Die vollständige Überschrift lautet: „Brandgefährlich - Wie das Schweigen der Mitte die Rechten stark macht“. Der Titel ist nicht nur eine Anspielung auf den Brandanschlag, sondern beinhaltet auch gleichzeitig schon das eigentliche Hauptthema, welches Nierths Ausführungen durchgehend durchzieht.
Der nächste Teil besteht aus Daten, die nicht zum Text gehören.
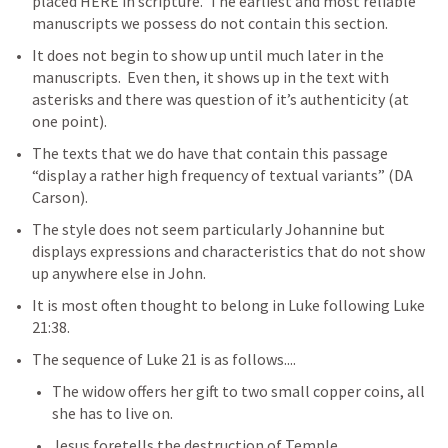
placed HERE in scripture.  The earliest and most reliable 
manuscripts we possess do not contain this section.  
It does not begin to show up until much later in the 
manuscripts.  Even then, it shows up in the text with 
asterisks and there was question of it’s authenticity (at 
one point).  
The texts that we do have that contain this passage 
“display a rather high frequency of textual variants” (DA 
Carson).  
The style does not seem particularly Johannine but 
displays expressions and characteristics that do not show 
up anywhere else in John.  
It is most often thought to belong in Luke following 
Luke 
21:38
.
The sequence of 
Luke 21
 is as follows....
The widow offers her gift to two small copper coins, all 
she has to live on.
Jesus foretells the destruction of Temple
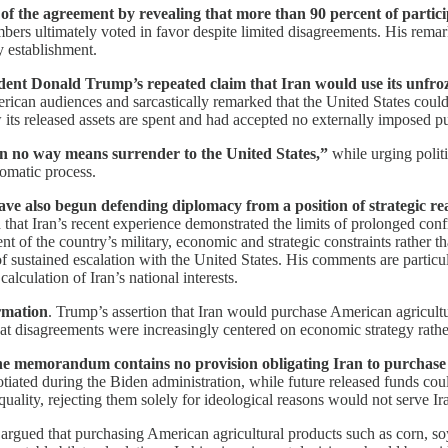
 of the agreement by revealing that more than 90 percent of partici
embers ultimately voted in favor despite limited disagreements. His remar
y establishment.
ident Donald Trump’s repeated claim that Iran would use its unfro
can audiences and sarcastically remarked that the United States could
ts released assets are spent and had accepted no externally imposed pu
 in no way means surrender to the United States,”
while urging polit
lomatic process.
 have also begun defending diplomacy from a position of strategic r
that Iran’s recent experience demonstrated the limits of prolonged conf
nt of the country’s military, economic and strategic constraints rather 
ns of sustained escalation with the United States. His comments are parti
alculation of Iran’s national interests.
rmation
. Trump’s assertion that Iran would purchase American agricultu
 that disagreements were increasingly centered on economic strategy rath
 memorandum contains no provision obligating Iran to purchase 
iated during the Biden administration, while future released funds cou
uality, rejecting them solely for ideological reasons would not serve Iran
rgued that purchasing American agricultural products such as corn, so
„Das Schweigen der Mitte“ - und das ist eine von seinen Erkenntnissen - darf man nicht mit eingeschüchterten Menschen verwechseln, sondern steht oftmals für eine stille Zustimmung. Was sich in der Flüchtlingskrise durch das Aufkommen rechter Strömungen auch in Zahlen lesen lässt, ist eine dramatische Zunahme von Angriffen auf Flüchtlingsunterkünfte und weiterer rechtsextremer Straftaten.

Auch die Art, wie man über Menschen anderer Herkunft, über die politische „Elite“, die „Lügenpresse“ oder die „Gutmenschen“ redet, ist eine sehr bedenkliche Entwicklung. Sätze, die früher hinter verschlossenen Türen ausgesprochen wurden, sind heute salonfähig und werden in aller Öffentlichkeit zum Besten gegeben. In den meisten Fällen erfahren die Menschen, die so etwas äußern, nicht einmal Widerspruch, sie können sich sicher fühlen, man lässt sie machen.
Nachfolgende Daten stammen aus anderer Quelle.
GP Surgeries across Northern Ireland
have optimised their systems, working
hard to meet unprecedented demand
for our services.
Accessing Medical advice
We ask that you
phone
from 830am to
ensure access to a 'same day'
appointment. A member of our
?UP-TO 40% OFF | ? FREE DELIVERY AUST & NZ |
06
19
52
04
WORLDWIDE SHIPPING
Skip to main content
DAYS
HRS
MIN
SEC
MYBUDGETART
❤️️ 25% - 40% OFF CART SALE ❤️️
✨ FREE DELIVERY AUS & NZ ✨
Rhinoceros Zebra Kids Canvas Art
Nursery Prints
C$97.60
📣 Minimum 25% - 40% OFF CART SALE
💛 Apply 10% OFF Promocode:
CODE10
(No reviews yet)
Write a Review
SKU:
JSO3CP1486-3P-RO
Und da ist die große Gefahr, auf die dieses Buch hinweist. Bürgermeister Nierth und seine Frau warten die ganze Zeit darauf, dass endlich einige mutige Tröglitzer Bürger aufspringen und sich den rechtsextremen Demonstrierenden in den Weg stellen. Jedoch kommt diese Hilfe nicht, die Rechten dürfen sich ohne Widerspruch immer mehr ausbreiten und erfahren aus der Bevölkerung noch leisen Zuspruch.

Nierth mahnt an dieser Stelle, nicht alle Bürger als „Rechte“ oder „Nazis“ zu bezeichnen, sondern weist darauf hin, dass jeder Mensch unterschiedliche Gründe hat, wieso er eine bestimmte rechte Position teilt. Vielleicht helfen ihm auch sein theologischer Hintergrund und sein Glaube dabei, jeden Menschen im Kern als gut anzusehen und nie die Hoffnung zu verlieren, dass man jeden Menschen auch wieder verändern kann.

Er spricht die auf politischer Ebene begangenen Fehler deutlich an, ohne dabei den Blick auf die gut funktionierenden Mechanismen, wie zum Beispiel einfühlsame Polizeibeamte oder gute Berichterstattung, zu verlieren. Markus Nierth schildert in seinem Buch beeindruckend, wie es Leuten ergehen kann, die sich bedenklichen Entwicklungen mutig entgegenstellen.

Durch die sehr intimen Gedanken, die er schildert, kann man sich gut in seine Lage und die Lage seiner Frau hineinversetzen und bekommt ein sehr persönliches Bild eines hochpolitischen Themas. Der Umgang mit den Flüchtlingsströmen ist auch 2018 noch sehr brisant. Man bekommt durch dieses Buch auch Einblicke in die Probleme, vor welchen die Behörden und Politiker stehen, was im Alltag des „normalen“ Bürgers selten der Fall ist. Daher trägt das Buch dazu bei, den eigenen Horizont zu erweitern und eine andere Perspektive einzunehmen.